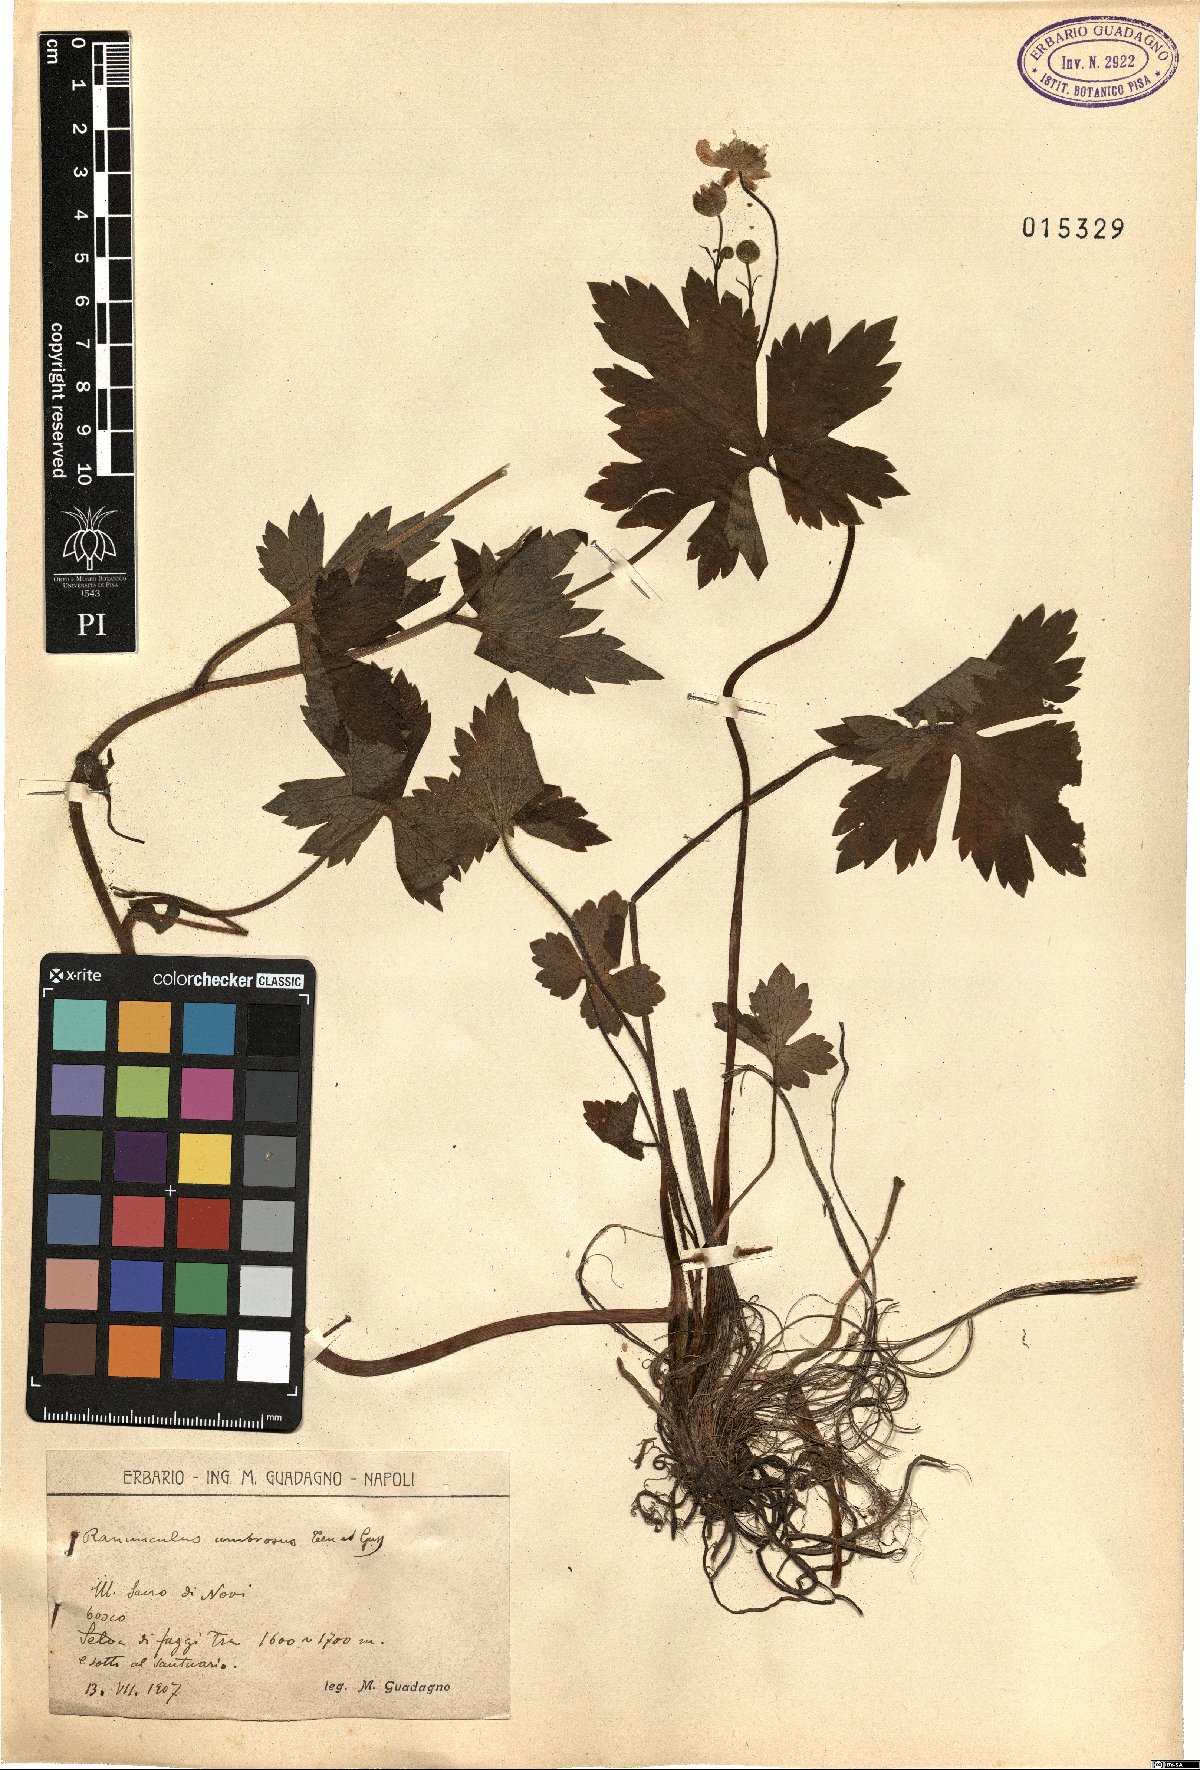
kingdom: Plantae
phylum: Tracheophyta
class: Magnoliopsida
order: Ranunculales
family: Ranunculaceae
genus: Ranunculus
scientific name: Ranunculus lanuginosus
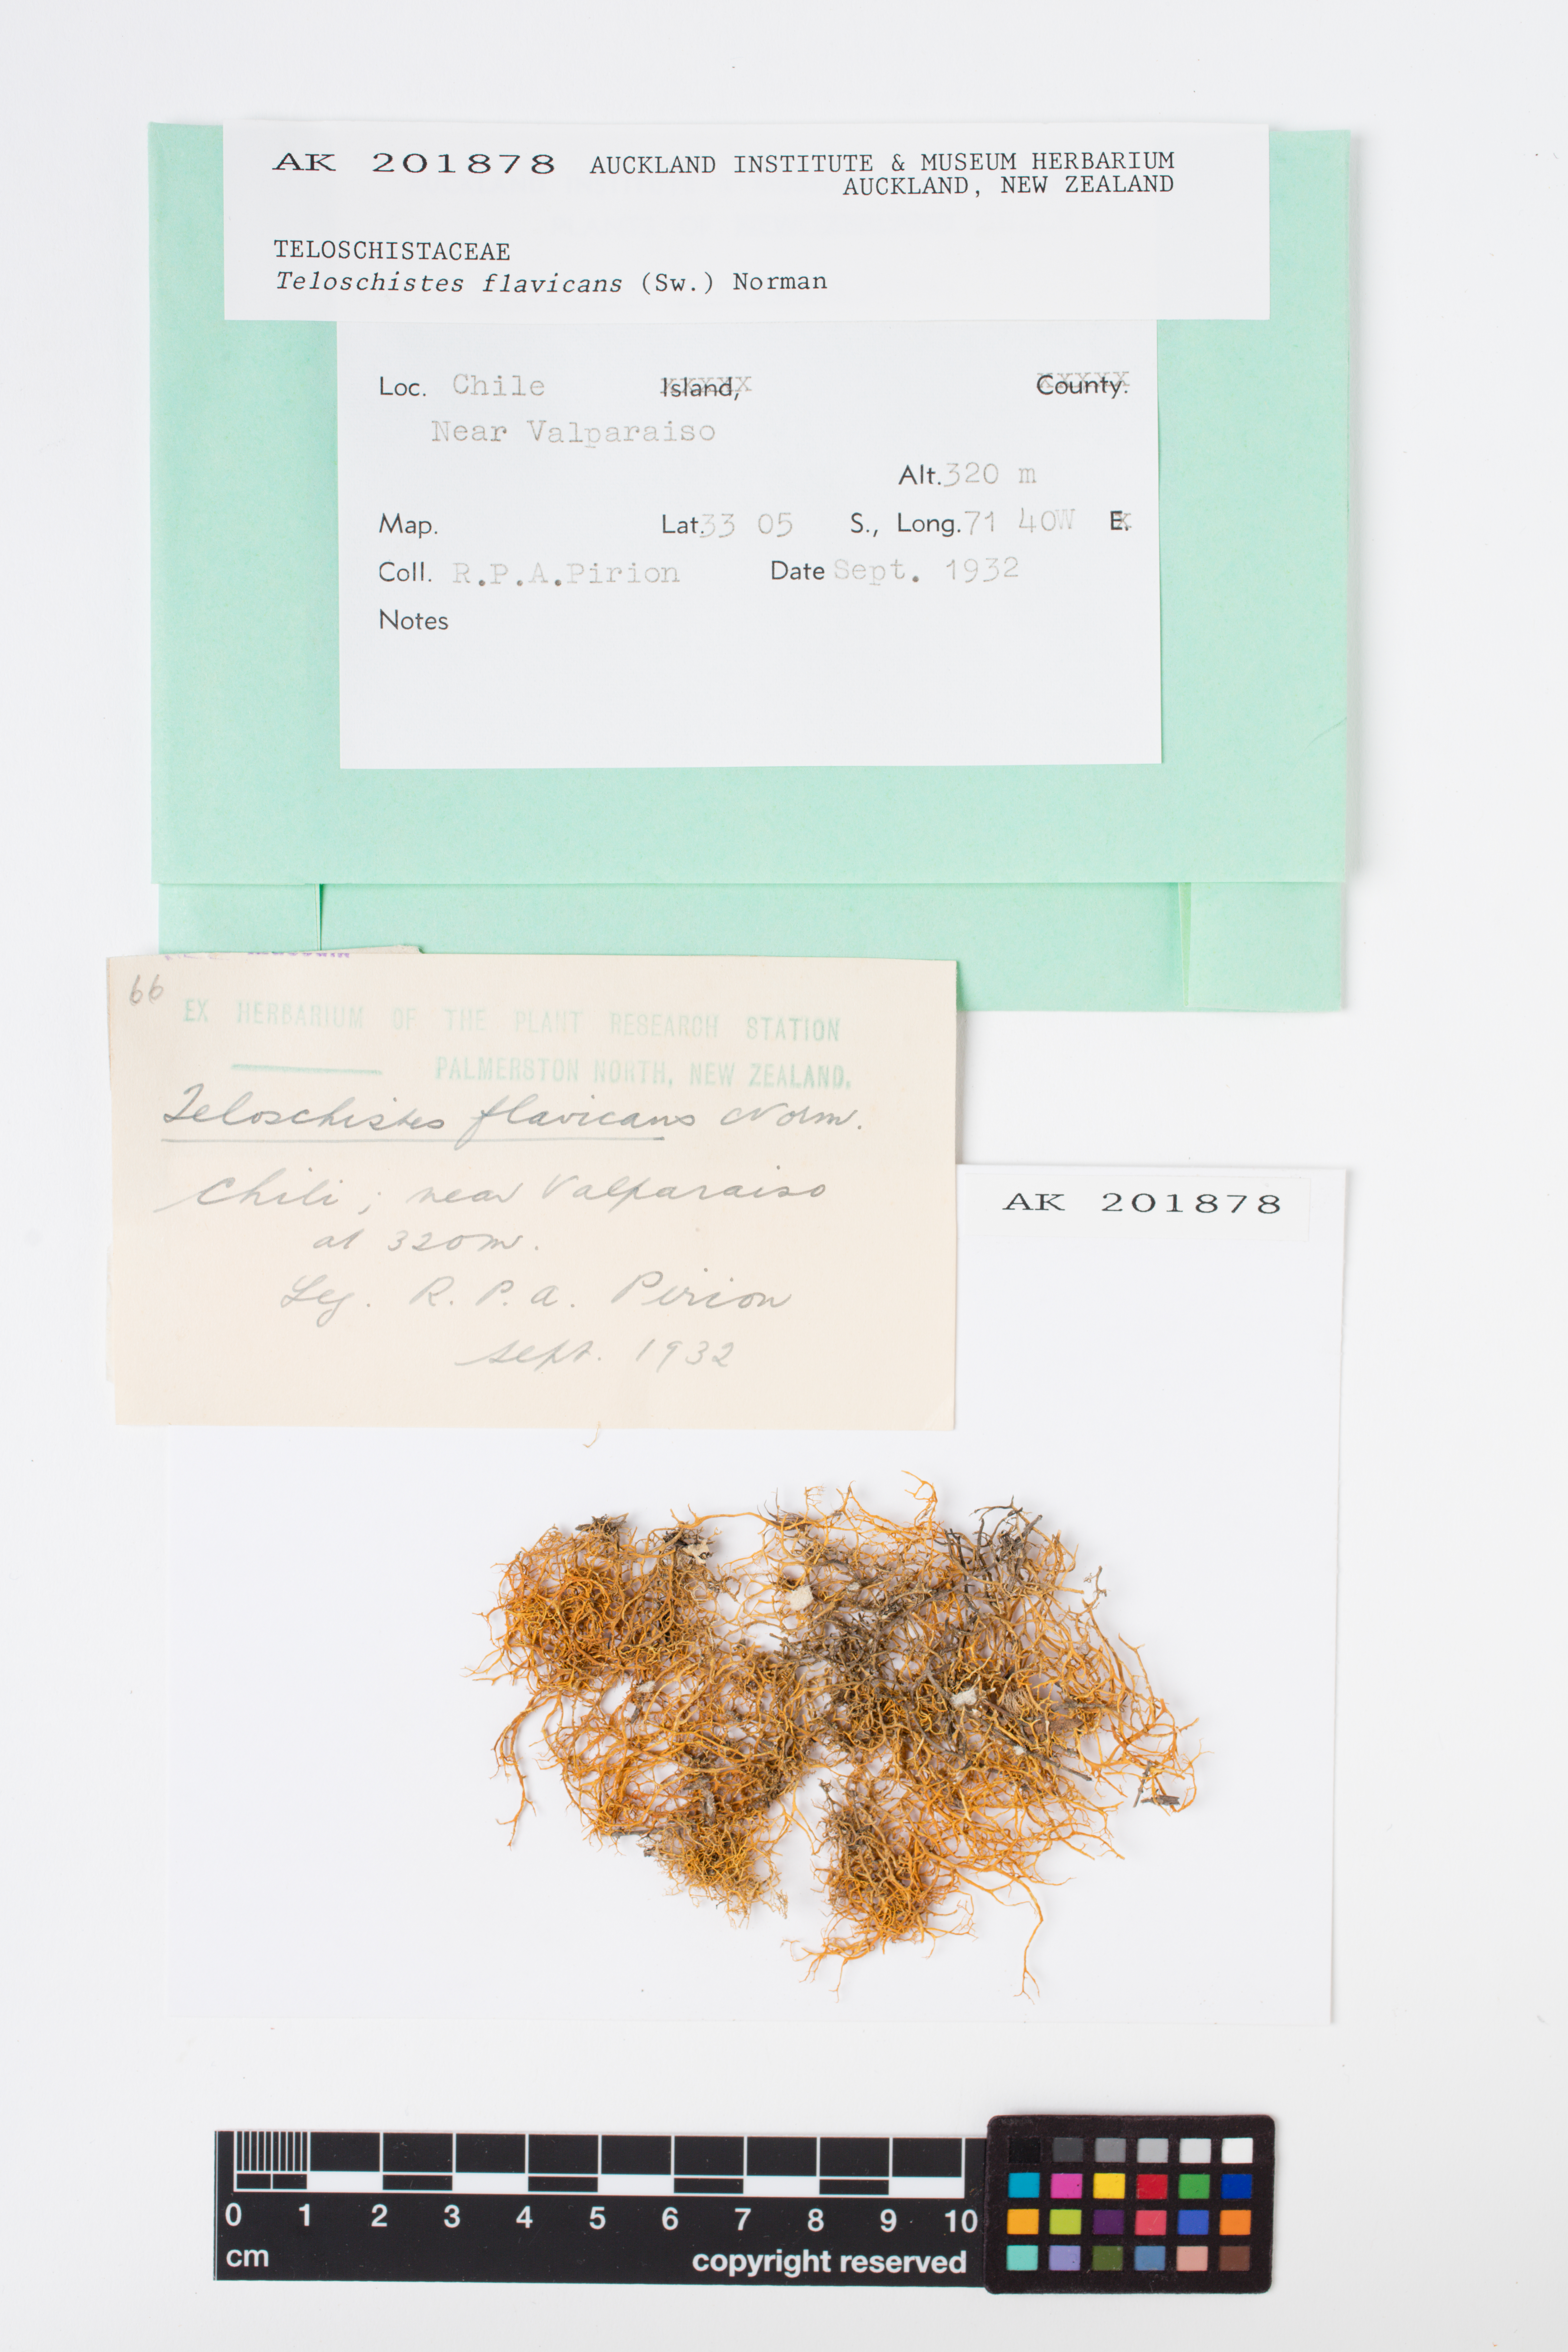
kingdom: Fungi
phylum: Ascomycota
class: Lecanoromycetes
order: Teloschistales
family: Teloschistaceae
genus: Teloschistes
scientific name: Teloschistes flavicans
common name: Golden hair-lichen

Exercise: Render the lines of the records as one numbered list, with blank lines left out and the pictures omitted.

Answer to the exercise:
1. kingdom: Plantae
2. phylum: Tracheophyta
3. class: Magnoliopsida
4. order: Ranunculales
5. family: Ranunculaceae
6. genus: Ranunculus
7. scientific name: Ranunculus lanuginosus
8. kingdom: Fungi
9. phylum: Ascomycota
10. class: Lecanoromycetes
11. order: Teloschistales
12. family: Teloschistaceae
13. genus: Teloschistes
14. scientific name: Teloschistes flavicans
15. common name: Golden hair-lichen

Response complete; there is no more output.